Required work
A bare count is the expected answer, namely the number of lines in the records that have the word "трошкове".

Data provided

────────────────────

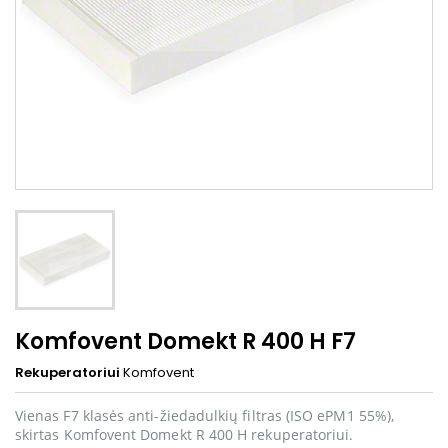
Komfovent Domekt R 400 H F7
Rekuperatoriui
Komfovent
Vienas F7 klasės anti-žiedadulkių filtras (ISO ePM1 55%),
skirtas Komfovent Domekt R 400 H rekuperatoriui.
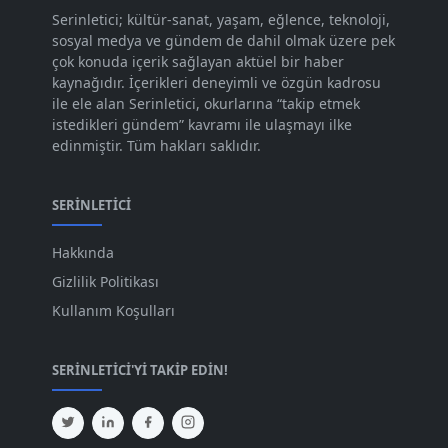
Kas 2023
[82]
Serinletici; kültür-sanat, yaşam, eğlence, teknoloji,
sosyal medya ve gündem de dahil olmak üzere pek
Eki 2023
[73]
çok konuda içerik sağlayan aktüel bir haber
Eyl 2023
kaynağıdır. İçerikleri deneyimli ve özgün kadrosu
[73]
ile ele alan Serinletici, okurlarına “takip etmek
Ağu 2023
[74]
istedikleri gündem” kavramı ile ulaşmayı ilke
edinmiştir. Tüm hakları saklıdır.
Tem 2023
[76]
Haz 2023
[78]
SERINLETICI
May 2023
[66]
Hakkında
Nis 2023
[96]
Gizlilik Politikası
Mar 2023
[79]
Kullanım Koşulları
Şub 2023
[44]
SERINLETICI'YI TAKIP EDIN!
Oca 2023
[87]
Ara 2022
[82]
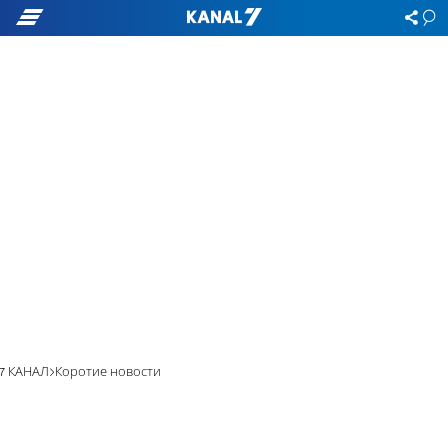
7 КАНАЛ
Коротие новости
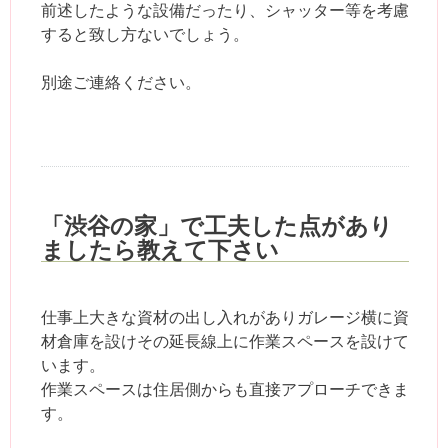
前述したような設備だったり、シャッター等を考慮
すると致し方ないでしょう。
別途ご連絡ください。
「渋谷の家」で工夫した点があり
ましたら教えて下さい
仕事上大きな資材の出し入れがありガレージ横に資
材倉庫を設けその延長線上に作業スペースを設けて
います。
作業スペースは住居側からも直接アプローチできま
す。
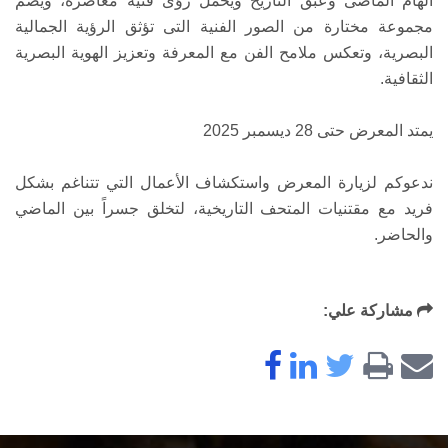
الهام الماضى وعبق التاريخ ويحمل رؤى فنية معاصرة، ويضم
مجموعة مختارة من الصور الفنية التى تؤثق الرؤية الجمالية
البصرية، وتعكس ملامح الفن مع المعرفة وتعزيز الهوية البصرية
الثقافية.
يمتد المعرض حتى 28 ديسمبر 2025
ندعوكم لزيارة المعرض واستكشاف الأعمال التي تتناغم بشكل
فريد مع مقتنيات المتحف التاريخية، لتخلق جسراً بين الماضي
والحاضر.
مشاركة علي:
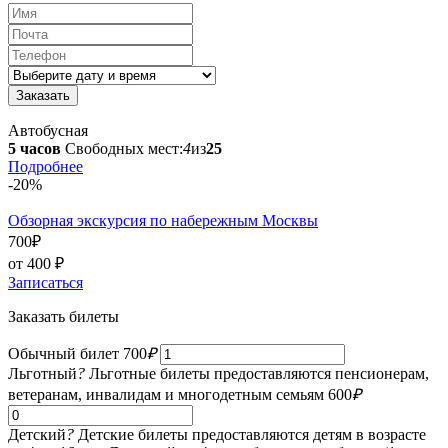
Автобусная
5 часов
Свободных мест:
4
из
25
Подробнее
-20%
Обзорная экскурсия по набережным Москвы
700
₽
от 400
₽
Записаться
Заказать билеты
Обычный билет
700
₽
Льготный
?
Льготные билеты предоставляются пенсионерам,
ветеранам, инвалидам и многодетным семьям
600
₽
Детский
?
Детские билеты предоставляются детям в возрасте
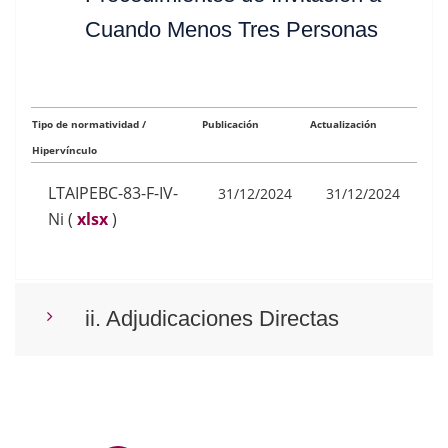
Cuando Menos Tres Personas
Tipo de normatividad /
Publicación
Actualización
Hipervínculo
LTAIPEBC-83-F-IV-
31/12/2024
31/12/2024
Ni
(
xlsx
)
ii. Adjudicaciones Directas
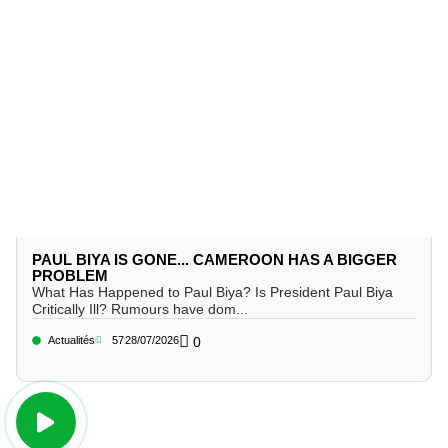
PAUL BIYA IS GONE... CAMEROON HAS A BIGGER
PROBLEM
What Has Happened to Paul Biya? Is President Paul Biya
Critically Ill? Rumours have dom...
Actualités
57
28/07/2026
0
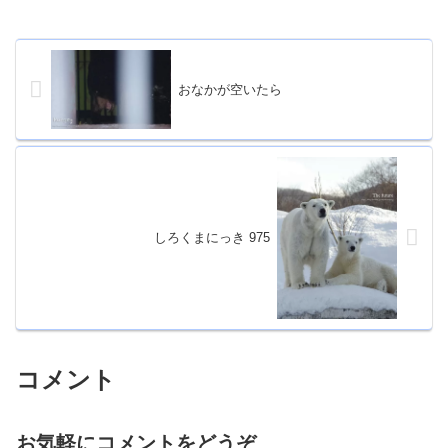
おなかが空いたら
しろくまにっき 975
コメント
お気軽にコメントをどうぞ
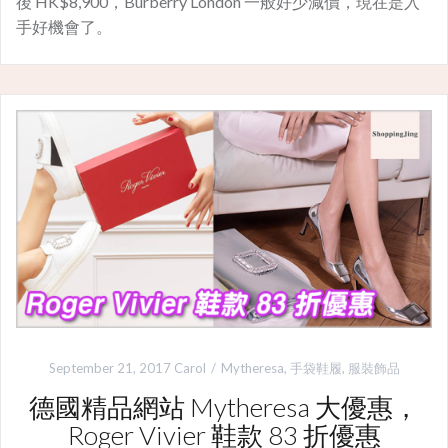
後 HK$8,900，Burberry London 一般好少減價，現在是入
手好機會了。
September 21, 2017
Carol
Mytheresa
,
手袋鞋履
,
服裝飾品
德國精品網站 Mytheresa 大優惠，
Roger Vivier 鞋款 83 折優惠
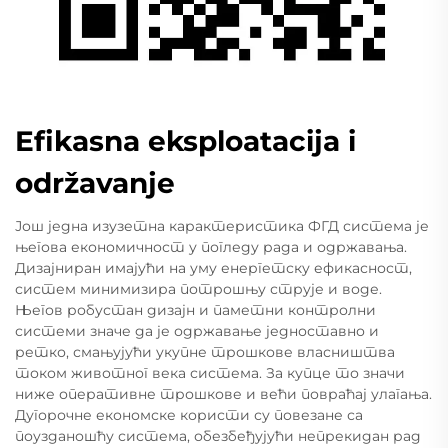
Efikasna eksploatacija i
održavanje
Још једна изузетна карактеристика ФГД система је
његова економичност у погледу рада и одржавања.
Дизајниран имајући на уму енергетску ефикасност,
систем минимизира потрошњу струје и воде.
Његов робустан дизајн и паметни контролни
системи значе да је одржавање једноставно и
ретко, смањујући укупне трошкове власништва
током животног века система. За купце то значи
ниже оперативне трошкове и већи повраћај улагања.
Дугорочне економске користи су повезане са
поузданошћу система, обезбеђујући непрекидан рад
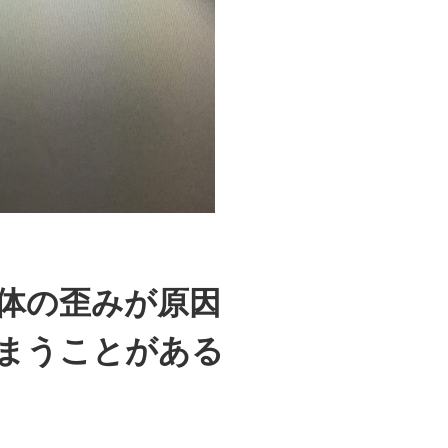
体の歪みが原因
まうことがある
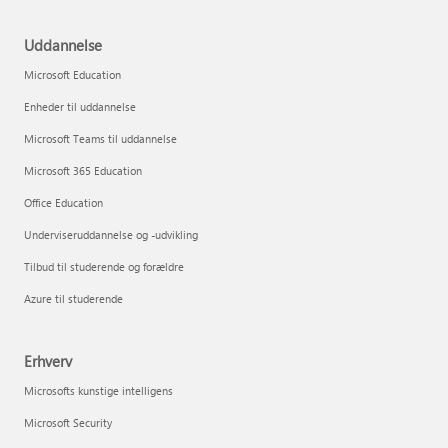
Uddannelse
Microsoft Education
Enheder til uddannelse
Microsoft Teams til uddannelse
Microsoft 365 Education
Office Education
Underviseruddannelse og -udvikling
Tilbud til studerende og forældre
Azure til studerende
Erhverv
Microsofts kunstige intelligens
Microsoft Security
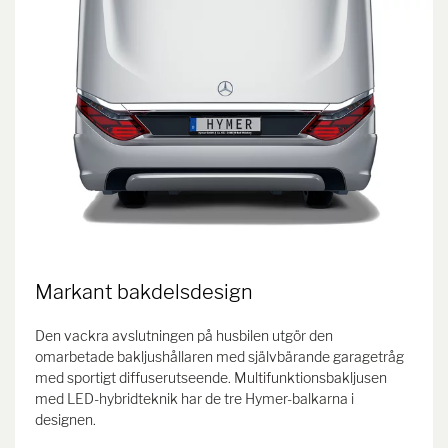
Markant bakdelsdesign
Den vackra avslutningen på husbilen utgör den
omarbetade bakljushållaren med självbärande garagetråg
med sportigt diffuserutseende. Multifunktionsbakljusen
med LED-hybridteknik har de tre Hymer-balkarna i
designen.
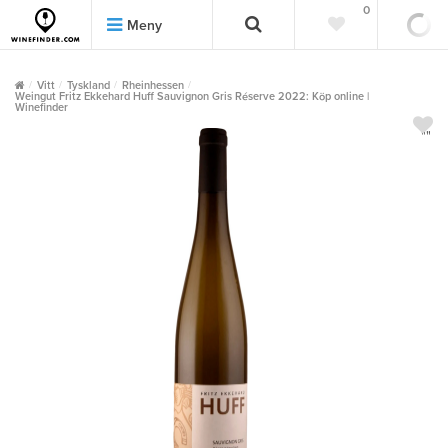
0
0
Meny
Vitt
Tyskland
Rheinhessen
Weingut Fritz Ekkehard Huff Sauvignon Gris Réserve 2022: Köp online |
Winefinder
""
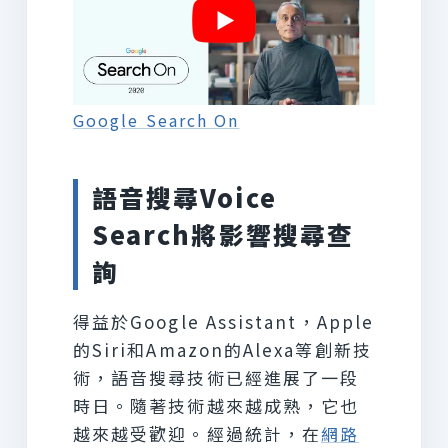
Google Search On
語音搜尋Voice
Search將影響搜尋查
詢
得益於Google Assistant，Apple
的Siri和Amazon的Alexa等創新技
術，語音搜尋技術已經進展了一段
時日。隨著技術越來越成熟，它也
越來越受歡迎。經過統計，在
網路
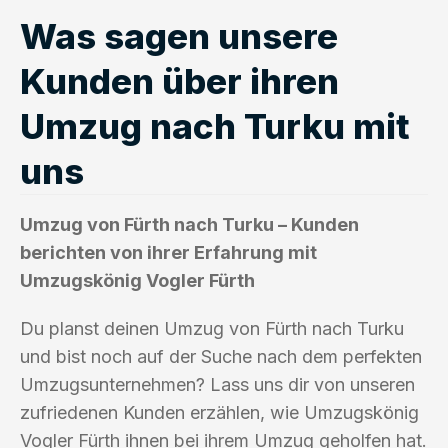
Was sagen unsere
Kunden über ihren
Umzug nach Turku mit
uns
Umzug von Fürth nach Turku – Kunden
berichten von ihrer Erfahrung mit
Umzugskönig Vogler Fürth
Du planst deinen Umzug von Fürth nach Turku
und bist noch auf der Suche nach dem perfekten
Umzugsunternehmen? Lass uns dir von unseren
zufriedenen Kunden erzählen, wie Umzugskönig
Vogler Fürth ihnen bei ihrem Umzug geholfen hat.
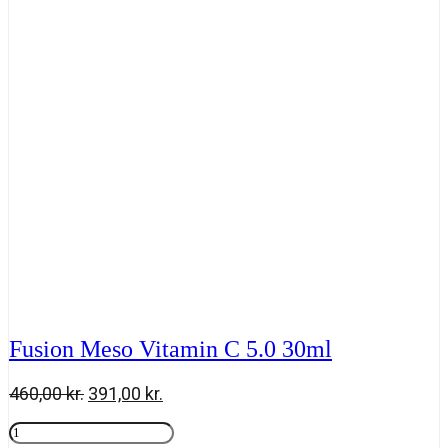
30
ml
antal
Fusion Meso Vitamin C 5.0 30ml
Den
Den
460,00
kr.
391,00
kr.
oprindelige
aktuelle
Fusion
pris
pris
Meso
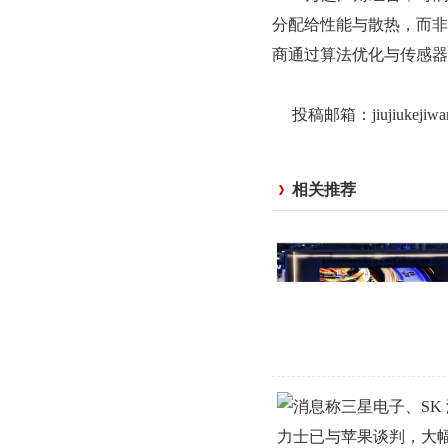
分配给性能与散热，而非
商通过算法优化与传感器
投稿邮箱：jiujiukejiw
相关推荐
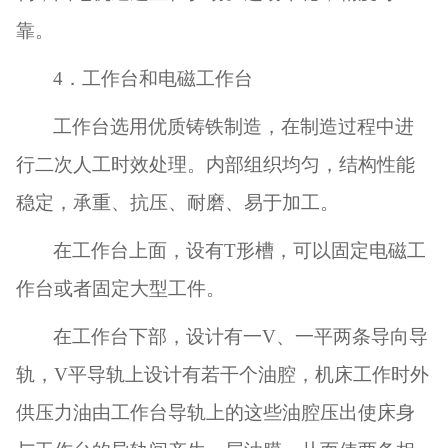
靠。
4
．工作台和电磁工作台
工作台选用优质铸铁制造，在制造过程中进
行二次人工时效处理。内部组织均匀，结构性能
稳定，承重、抗压、耐磨、易于加工。
在工作台上面，设有
T
形槽，可以固定电磁工
作台或者固定大型工件。
在工作台下部，设计有一
V
、一平两条导向导
轨，
V
平导轨上设计有若干个油腔，机床工作时外
供压力油由工作台导轨上的这些油腔压出使床身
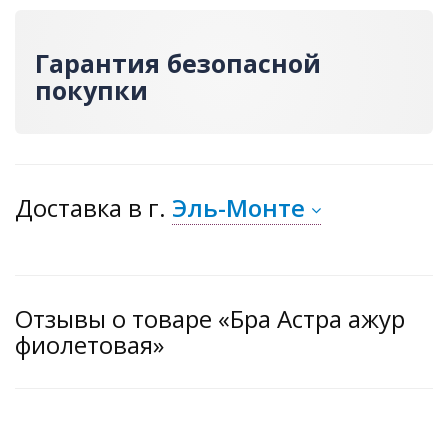
Гарантия безопасной
покупки
Доставка
в г.
Эль-Монте
Отзывы о товаре «Бра Астра ажур
фиолетовая»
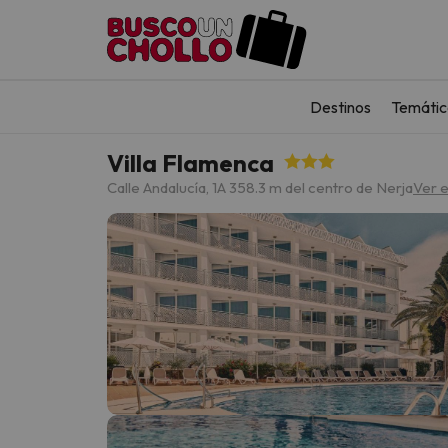
Destinos
Temátic
Villa Flamenca
Calle Andalucía, 1
A 358.3 m del centro de Nerja
Ver 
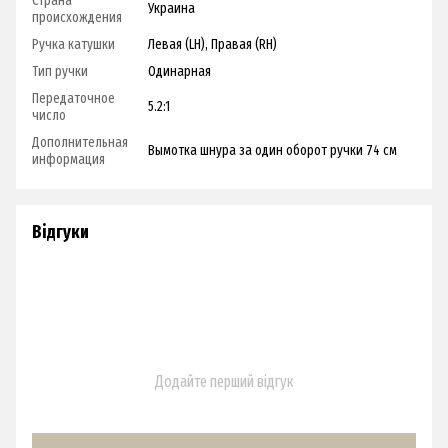
Страна
Украина
происхождения
Ручка катушки
Левая (LH), Правая (RH)
Тип ручки
Одинарная
Передаточное
5.2:1
число
Дополнительная
Вымотка шнура за один оборот ручки 74 см
информация
Відгуки
Додайте перший відгук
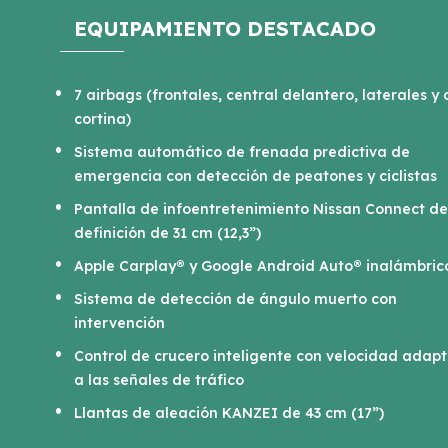
EQUIPAMIENTO DESTACADO
7 airbags (frontales, central delantero, laterales y 
cortina)
Sistema automático de frenada predictiva de
emergencia con detección de peatones y ciclistas
Pantalla de infoentretenimiento Nissan Connect de
definición de 31 cm (12,3”)
Apple Carplay® y Google Android Auto® inalámbric
Sistema de detección de ángulo muerto con
intervención
Control de crucero inteligente con velocidad adap
a las señales de tráfico
Llantas de aleación KANZEI de 43 cm (17”)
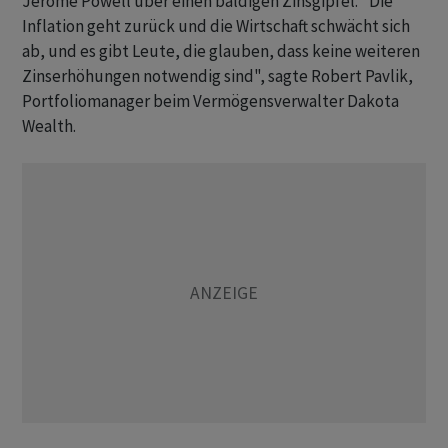
Jerome Powell über einen baldigen Zinsgipfel. "Die
Inflation geht zurück und die Wirtschaft schwächt sich
ab, und es gibt Leute, die glauben, dass keine weiteren
Zinserhöhungen notwendig sind", sagte Robert Pavlik,
Portfoliomanager beim Vermögensverwalter Dakota
Wealth.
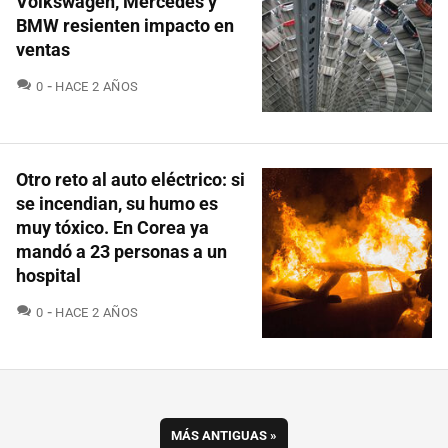
Volkswagen, Mercedes y
BMW resienten impacto en
ventas
COMENTARIOS
0
HACE 2 AÑOS
Otro reto al auto eléctrico: si
se incendian, su humo es
muy tóxico. En Corea ya
mandó a 23 personas a un
hospital
COMENTARIOS
0
HACE 2 AÑOS
MÁS ANTIGUAS
»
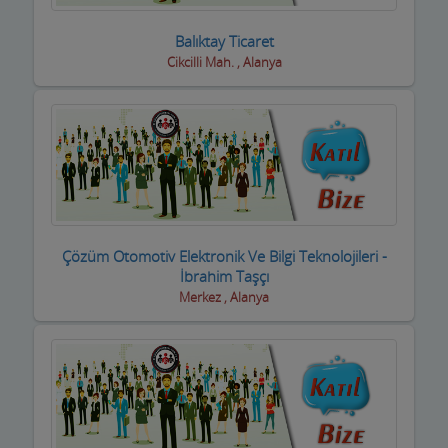
Dernek ve Vakıflar
Balıktay Ticaret
Cikcilli Mah. , Alanya
Dershaneler
Diğer Hizmet Sektörleri
Dijital Uydu sistemleri
Diş Hekimleri
Diyetisyen
Çözüm Otomotiv Elektronik Ve Bilgi Teknolojileri -
İbrahim Taşçı
Doktorlar
Merkez , Alanya
Döşemeciler,Brandacılar ,Tente,Çadırcılar
Döviz Büroları
Düğün Nişan Salonları
Eczaneler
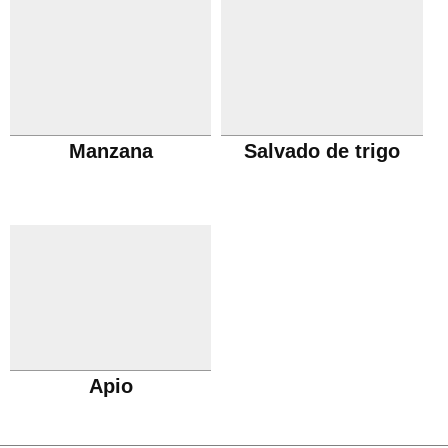
Manzana
Salvado de trigo
Apio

────────────────────

Response area
2